Lors d'une de mes visites régulières auprès de ce jeune membre de ma paroisse, je me suis senti poussé à fixer un entretien annuel de prêtrise pour le dimanche suivant.
Le jour venu, je suis allé à l'hôpital et j'ai trouvé Andy les yeux fermés, souffrant le martyre. N'osant pas le déranger, je me suis assis près du lit. J'ai attendu plusieurs minutes, écoutant sa respiration difficile, puis je l'ai entendu murmurer : " Frère, est-ce que je vais avoir mon entretien ? "
Après une prière pleine d'émotion, j'ai commencé l'entretien :
- Andy, es-tu moralement pur ?
Notre entretien a été un véritable festin spirituel. Quand je lui ai eu posé toutes les questions, il m'en a posé une à son tour : " Frère, combien puis-je recevoir de bénédictions de la prêtrise ? "
Je lui ai répondu : " Autant que tu veux. "
Quelques jours plus tard, j'ai été réveillé par le téléphone :
Quand je suis arrivé auprès de mon ami, il a demandé une bénédiction et a ajouté : " Je veux rentrer à la maison. "
Moi, son humble évêque, j'ai posé les mains sur la tête de mon jeune ami et j'ai su que la fin de sa mission sur terre approchait. J'ai demandé au Seigneur d'avoir la bonté de ramener Andy " à la maison ", si telle était sa volonté.
Après la bénédiction, j'ai pris la main d'Andy et je lui ai dit : "C'est bon, tu peux rentrer à la maison, petit frère, c'est bon, tu peux rentrer. "
Mais avant de " rentrer à la maison ", il avait encore quelques affaires à régler. La douleur s'est calmée et sa respiration est devenue plus facile, ce qui lui a permis de parler en privé avec chacun de ses frères et avec sa soeur.
Il leur a témoigné son affection et a exhorté ses frères à faire une mission.
Quand je lui ai parlé de nouveau, je lui ai demandé : " Que veux-tu que je dise aux jeunes de la paroisse ? "
Il a répondu : " Dites-leur que ce n'est pas nécessaire d'être < cool > pour se faire des amis. Les vrais amis se moquent de savoir si on est < cool > ".
Andy a téléphoné à plusieurs personnes qu'il aimait pour leur dire au revoir. Il a appelé une tante dont il était proche. Il voulait l'encourager à revenir à l'Église. Mais craignant de l'offenser, il n'a pas eu le courage de le faire.
J'ai regardé Andy et je me suis rendu compte que j'avais un ultime appel pour lui.
- Andy, veux-tu servir comme missionnaire de paroisse ?
Avec un sourire, il a répondu : " Oui ".
Une fois de plus, j'ai posé les mains sur sa tête. Après sa mise à part, je lui ai confié sa première tâche : " Andy, prends le téléphone et rends ton témoignage à ta tante. "
J'ai quitté la pièce. Andy s'est acquitté de sa tâche comme un missionnaire digne de ce nom.
Toute la journée, des amis et des voisins ont défilé pour rendre visite à Andy. Dans la culture tongane la tradition veut que l'on chante devant la maison de quelqu'un qui est en train de mourir. Un membre de la paroisse a donc réuni un groupe qui est venu, plus tard dans la soirée, honorer Andy en chantant sur la pelouse devant la maison des Tuitupou.
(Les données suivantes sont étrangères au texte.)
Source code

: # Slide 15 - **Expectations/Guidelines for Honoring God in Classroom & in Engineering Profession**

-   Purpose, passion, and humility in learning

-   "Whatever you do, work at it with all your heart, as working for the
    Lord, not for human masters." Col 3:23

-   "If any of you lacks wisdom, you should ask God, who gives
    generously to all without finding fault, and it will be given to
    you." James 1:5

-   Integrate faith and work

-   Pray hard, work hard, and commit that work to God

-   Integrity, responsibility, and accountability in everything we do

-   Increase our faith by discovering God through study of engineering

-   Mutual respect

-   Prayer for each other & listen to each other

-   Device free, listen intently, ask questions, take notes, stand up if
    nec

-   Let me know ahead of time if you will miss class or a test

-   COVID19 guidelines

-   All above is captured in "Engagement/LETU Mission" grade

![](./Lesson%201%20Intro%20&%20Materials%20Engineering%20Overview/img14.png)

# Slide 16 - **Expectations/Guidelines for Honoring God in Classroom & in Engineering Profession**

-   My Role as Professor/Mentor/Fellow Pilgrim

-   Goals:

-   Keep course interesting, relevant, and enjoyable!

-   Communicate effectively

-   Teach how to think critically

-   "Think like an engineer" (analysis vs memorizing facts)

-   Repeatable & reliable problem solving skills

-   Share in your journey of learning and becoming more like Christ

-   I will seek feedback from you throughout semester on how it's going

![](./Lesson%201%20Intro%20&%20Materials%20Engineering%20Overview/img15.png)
Vers le milieu de l'après-midi, la respiration d'Andy est devenue très difficile. Son père et moi lui avons posé les mains sur la tête. Frère Tuitupou a invoqué notre Père céleste en lui demandant de permettre à son fils de " rentrer à la maison ". Andy est mort dans les bras de sa mère.
Bientôt la pelouse devant la maison s'est remplie de membres de la paroisse chantant le cantique favori d'Andy, " Seigneur, j'ai tant reçu " (Cantiques, n° 139).
La musique a rempli la maison, et les membres de la famille, le coeur touché par tant d'amour, ont laissé couler leurs larmes.